> TASK TO COMPLETE
A verbatim printing of the entries that follow is needed; pictures must not appear in it.

> Front-end code edit data
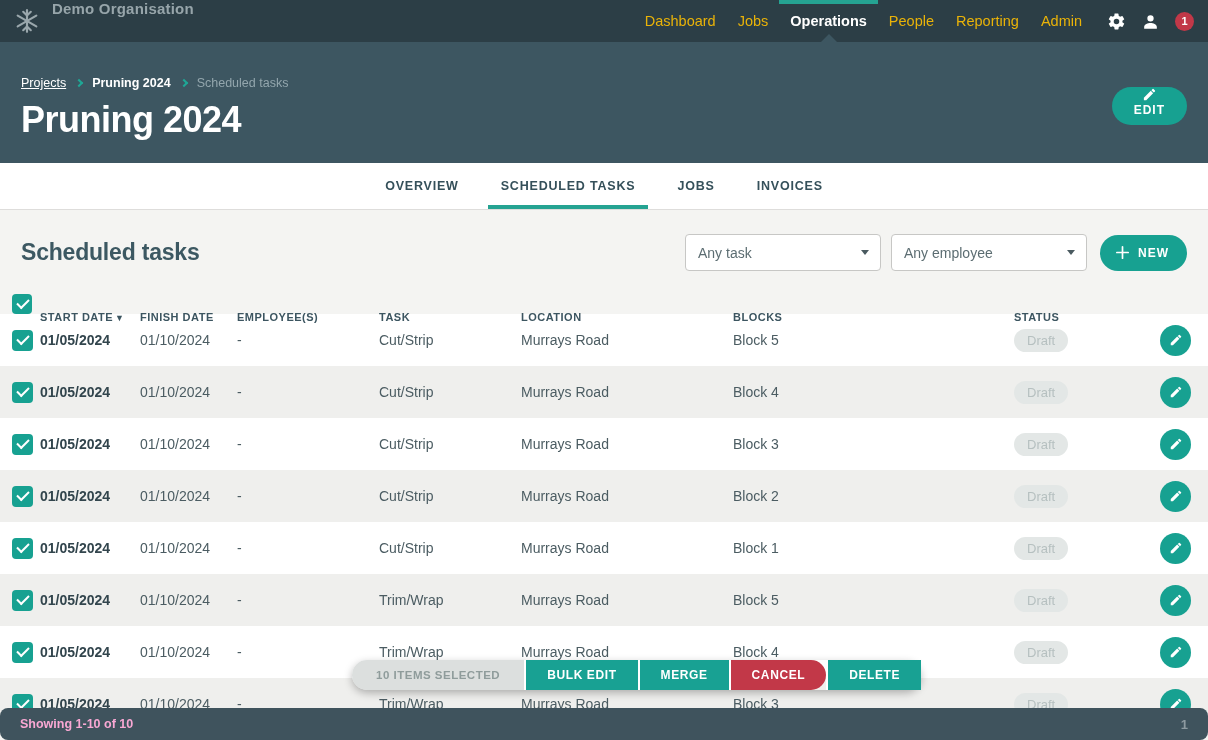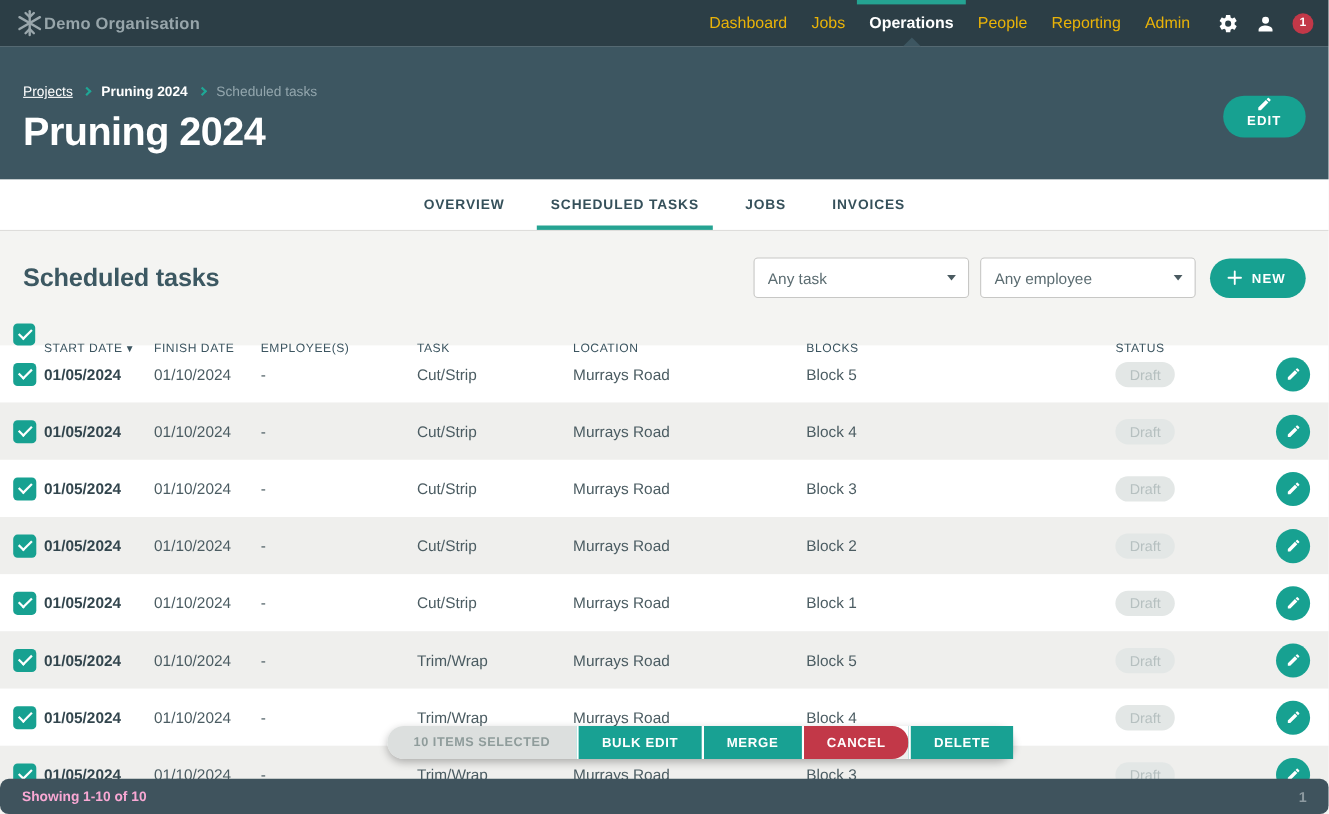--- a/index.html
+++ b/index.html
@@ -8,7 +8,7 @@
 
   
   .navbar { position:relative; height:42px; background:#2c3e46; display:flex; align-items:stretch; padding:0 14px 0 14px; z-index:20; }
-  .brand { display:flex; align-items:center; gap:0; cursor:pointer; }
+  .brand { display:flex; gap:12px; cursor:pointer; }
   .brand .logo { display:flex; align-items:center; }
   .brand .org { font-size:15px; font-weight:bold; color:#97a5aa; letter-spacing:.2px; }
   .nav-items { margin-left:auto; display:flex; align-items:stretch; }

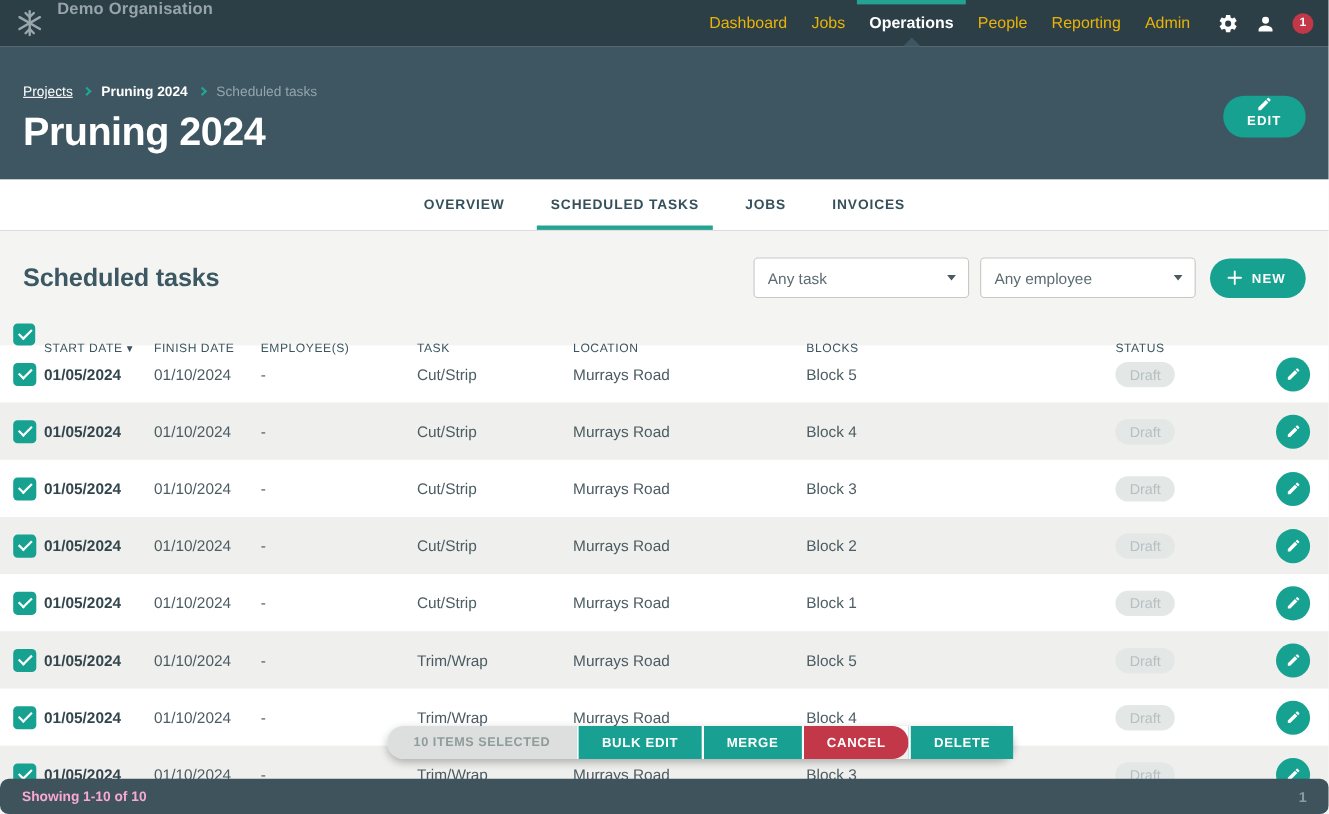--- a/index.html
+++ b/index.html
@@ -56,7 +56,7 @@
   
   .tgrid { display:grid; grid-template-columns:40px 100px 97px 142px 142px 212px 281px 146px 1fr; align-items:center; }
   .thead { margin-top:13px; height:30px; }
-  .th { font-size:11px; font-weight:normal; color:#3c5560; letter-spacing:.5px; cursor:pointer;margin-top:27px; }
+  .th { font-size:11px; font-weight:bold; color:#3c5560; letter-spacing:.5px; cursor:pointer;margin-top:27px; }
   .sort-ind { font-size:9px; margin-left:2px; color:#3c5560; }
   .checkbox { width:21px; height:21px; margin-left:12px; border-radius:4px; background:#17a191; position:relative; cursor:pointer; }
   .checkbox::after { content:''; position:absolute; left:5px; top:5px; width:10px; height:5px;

> SOLUTION FOR THIS TASK
--- a/index.html
+++ b/index.html
@@ -8,7 +8,7 @@
 
   
   .navbar { position:relative; height:42px; background:#2c3e46; display:flex; align-items:stretch; padding:0 14px 0 14px; z-index:20; }
-  .brand { display:flex; align-items:center; gap:0; cursor:pointer; }
+  .brand { display:flex; gap:12px; cursor:pointer; }
   .brand .logo { display:flex; align-items:center; }
   .brand .org { font-size:15px; font-weight:bold; color:#97a5aa; letter-spacing:.2px; }
   .nav-items { margin-left:auto; display:flex; align-items:stretch; }

--- a/index.html
+++ b/index.html
@@ -56,7 +56,7 @@
   
   .tgrid { display:grid; grid-template-columns:40px 100px 97px 142px 142px 212px 281px 146px 1fr; align-items:center; }
   .thead { margin-top:13px; height:30px; }
-  .th { font-size:11px; font-weight:normal; color:#3c5560; letter-spacing:.5px; cursor:pointer;margin-top:27px; }
+  .th { font-size:11px; font-weight:bold; color:#3c5560; letter-spacing:.5px; cursor:pointer;margin-top:27px; }
   .sort-ind { font-size:9px; margin-left:2px; color:#3c5560; }
   .checkbox { width:21px; height:21px; margin-left:12px; border-radius:4px; background:#17a191; position:relative; cursor:pointer; }
   .checkbox::after { content:''; position:absolute; left:5px; top:5px; width:10px; height:5px;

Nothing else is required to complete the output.